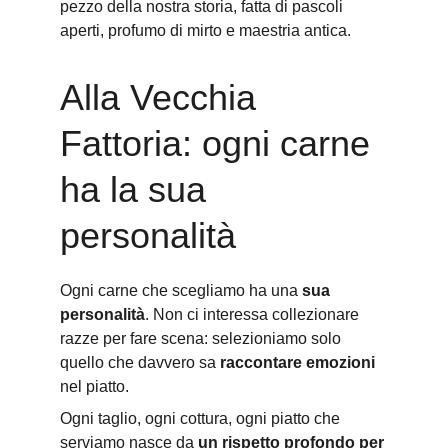
pezzo della nostra storia, fatta di pascoli 
aperti, profumo di mirto e maestria antica.
Alla Vecchia 
Fattoria: ogni carne 
ha la sua 
personalità
Ogni carne che scegliamo ha una 
sua 
personalità
. Non ci interessa collezionare 
razze per fare scena: selezioniamo solo 
quello che davvero sa 
raccontare emozioni
nel piatto.
Ogni taglio, ogni cottura, ogni piatto che 
serviamo nasce da 
un rispetto profondo per 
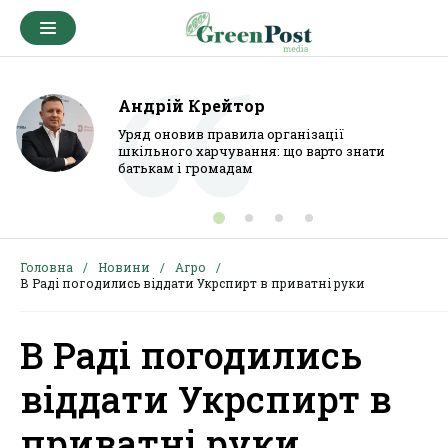
Андрій Крейтор
Уряд оновив правила організації
шкільного харчування: що варто знати
батькам і громадам
Головна
Новини
Агро
В Раді погодились віддати Укрспирт в приватні руки
В Раді погодились
віддати Укрспирт в
приватні руки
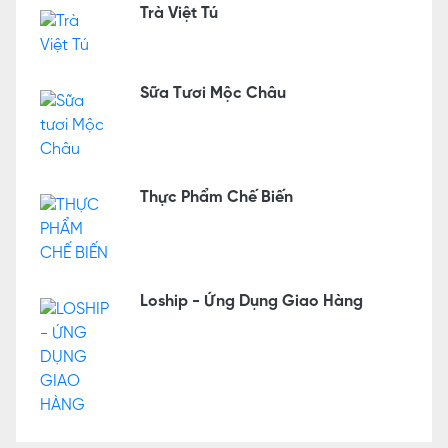
Trà Việt Tú
Sữa Tươi Mộc Châu
Thực Phẩm Chế Biến
Loship - Ứng Dụng Giao Hàng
-*-*-
◆ **Job item**: Please return the text from the start of the items up to and including the line with "serviamo nasce da", copied exactly, with the pictures left out.

◆ **Reply to the task**:
pezzo della nostra storia, fatta di pascoli 
aperti, profumo di mirto e maestria antica.
Alla Vecchia 
Fattoria: ogni carne 
ha la sua 
personalità
Ogni carne che scegliamo ha una 
sua 
personalità
. Non ci interessa collezionare 
razze per fare scena: selezioniamo solo 
quello che davvero sa 
raccontare emozioni
nel piatto.
Ogni taglio, ogni cottura, ogni piatto che 
serviamo nasce da 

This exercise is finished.